### [Provided text]
== == ==
Find threshold in pyspark dataframe data-CodePudding

I'm totally new to dataframes and pyspark in general.

In python what I want to do is trivial - however I can't seem to find a method which doesn't take ages using pyspark.

I have a pyspark dataframe with approx 4000 rows with a schema as follows:

root
 |-- waveformData: struct (nullable = true)
 |    |-- elements: array (nullable = true)
 |    |    |-- element: double (containsNull = true)
 |    |-- dimensions: array (nullable = true)
 |    |    |-- element: integer (containsNull = true)

Each array is approx 20000 doubles.

Searching this array to find a max value and threshold (first instance of 50% of max value) takes very little time - but only once the data is in a 'normal' format (numpy array).

I am using a basic:

wav_df = temp_data.select("waveformData").toPandas()
wav = wav_df.to_numpy()[0][0].get("elements")

and then searching for max / threshold

But the 'toPandas' step takes forever (like 30 seconds for a single row)

Why?

I've been trying to operate on the pyspark dataframe to avoid this conversion using .collect and the like, but everything I try takes ages.

If pyspark is meant for big data, I must be doing it wrong, there's no way this is the normal processing time for this amount of data.

What am I missing?

CodePudding user response：

I created some random test data

from pyspark.sql import SparkSession
from pyspark.sql import Row
from pyspark.sql import functions as F

import numpy as np
np.random.seed(123)

spark = SparkSession.builder.getOrCreate()


n = 20000
for i in range(100):
    df = spark.createDataFrame([
        Row(waveFormData=Row(elements=[float(v) for v in np.random.randn(n)], dimensions=[n])) for i in range(40)
    ])
    df.write.parquet('waveFormData.parquet', mode='append')

When I load the data and select the max of the arrays that ran through within 2 seconds:

df = spark.read.parquet('waveFormData.parquet')

df.select(F.array_max('waveFormData.elements')).toPandas()
== == ==
### [Material provided]
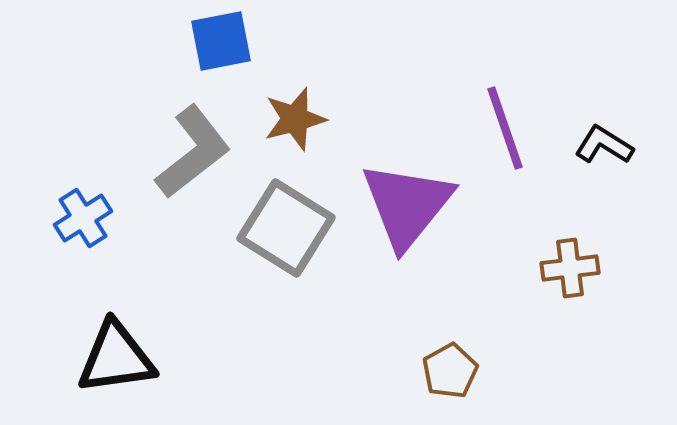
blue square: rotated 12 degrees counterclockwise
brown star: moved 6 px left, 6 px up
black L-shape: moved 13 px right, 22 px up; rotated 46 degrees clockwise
== == ==
### [Work to be completed]
Update the pyspark thread's passage starting with "Find threshold in" and going on through "ages using pyspark.", replacing "python" with "plain Python". The listing has no connection to the thread about pyspark.

### [Solution to this problem]
Find threshold in pyspark dataframe data-CodePudding

I'm totally new to dataframes and pyspark in general.

In plain Python what I want to do is trivial - however I can't seem to find a method which doesn't take ages using pyspark.